Sunday 29 October 2017

Hospital Radio Times


It's time for one of the blog's old standbys: sticking a search term into the BBC Genome and seeing what comes up. After several searches failed to produce anything that was sufficiently interesting to write a blog about, I ended up searching for Saturday-night stalwart Casualty.

As we've covered before, producers used to be able to write their own little synopses to be used in the Radio Times listings, and this was the case for the very first series of Casualty, as screened in 1986. The very first episode uses a rather generic description (although it describes "eight heroes" when there were ten regular cast members - I presume they're leaving the paramedics out, which is rather controversial), but most of the rest of the series' listings simply use a quote from the episode, which is a rather effective touch. Occasionally they're a bit unknowable, but they do sell the show quite well, and this is just another example of how nice it was that the people behind the programme could creatively and succinctly sell their show in this way.

This method continued into the second series, where amusingly the one for episode 3 forgets to put the line in quotation marks (it's unclear whether this is the fault of the original listing or the Genome), which makes it look a bit like the Radio Times editor is having a breakdown. It's also still in use by the third, (the one for "Absolution" is particularly effective) although in all three series there's the occasional one where they go for a more general description, more like one you'd find today; I presume this was simply because whoever was submitting these (was it Jeremy Brock and Paul Unwin themselves, I wonder?) didn't have the time to pull out a quote. This is notably used for "Burn Out", the episode where Ewart Plimmer is killed off; it might have been interesting if they'd chosen something that foreshadowed that moment there.
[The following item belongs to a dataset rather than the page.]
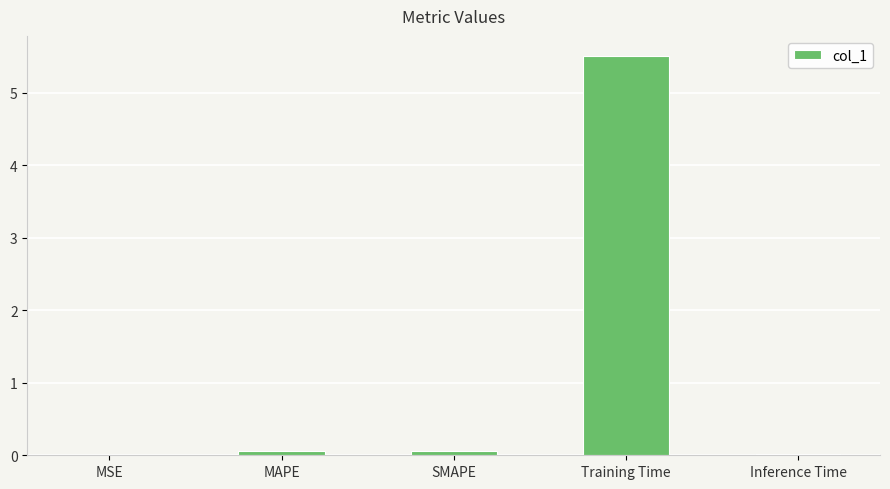

Which label corresponds to the largest value in the chart?

Training Time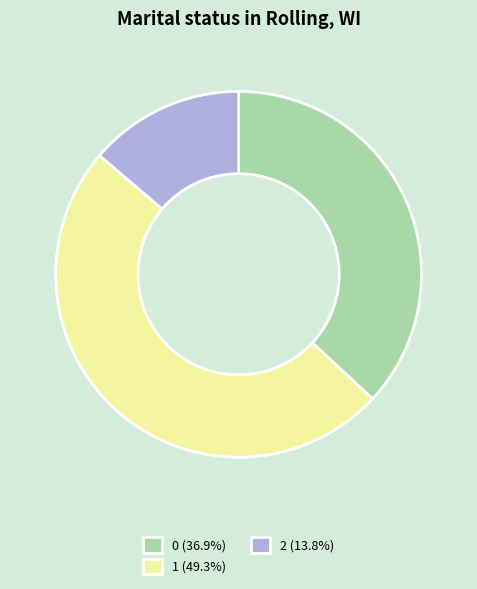

What is the ratio of the value at 1 (49.3%) to the value at 2 (13.8%)?

3.6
The quotes continue to be occasionally unknowable, with episode 6 simply being surmised as "I've got to send a flying squad out..." (When the episode was repeated a few months later, this was revised to "I've got to send a flying squad out to a serious road traffic accident. Cyril, that means you..." Was the original version deemed too obscure?)
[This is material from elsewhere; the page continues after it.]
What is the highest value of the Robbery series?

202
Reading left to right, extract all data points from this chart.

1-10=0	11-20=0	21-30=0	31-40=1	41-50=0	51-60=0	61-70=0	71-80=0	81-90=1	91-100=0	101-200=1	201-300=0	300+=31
Incidentally, a combination of the Genome and Wikipedia brings up a fascinating fact about the scheduling of the third series. I was already aware that episode 7, "A Wing and a Prayer", was pulled from the schedules following the death of guest star Roy Kinnear; the remaining three episodes were all bumped up one week, and the pulled episode was aired several months later. What I hadn't realised was that the whole of Series 3 received a summer repeat run, and the missing episode was aired in its appropriate place as part of that run. I wonder if that confused many people.

There's an exciting development in Series 4: the single line has now changed to several lines of dialogue, basically a tiny little script extract. Given the changed line mentioned above, maybe this was to sell things better? It's also interesting to go through these and be reminded of who got their start on this show: Lark Rise to Candleford's Bill Gallagher and Skins' Bryan Elsley, for instance.

Bizarrely enough, when Series 4 was repeated a few months after it first went out, the dialogue had been replaced with straightforward synopses. This was a sad portent of things to come, as when Series 5 began in the Autumn, that was the case too. The practice of letting the show's producers be creative with the RT listing wouldn't end for several years yet, so this is presumably down to Brock and Unwin now having departed the show. The show's new script editor was Andrew Cartmel, who had previously filled that role on the Sylvester McCoy era of Doctor Who, and several of the scriptwriters on Series 5 should prove familiar to Who fans: the likes of Ben Aaronovitch, Ian Briggs, Rona Munro and Stephen Wyatt all followed Cartmel over from the temporarily defunct sci-fi show (as well as Robin Mukherjee, who would've probably written a script for the 1990 run of Who were it not for the BBC pulling the plug). It still seems slightly odd that the quotes ended at this point, though; not only were they a really good way of selling the show, Doctor Who also had a long history of using its opportunity to write creative RT listings (something the blog will cover in due course, no doubt), so it seems unlikely Cartmel's arrival was the result of that. Maybe the change of producer? Maybe they were just taking a bit too much time to write? (I suspect the answer to this mystery is pretty mundane, to be honest.)

Still, there's a brief discourse on a mildly interesting, otherwise forgotten piece of a 31-year-old TV show's history. You're welcome to it.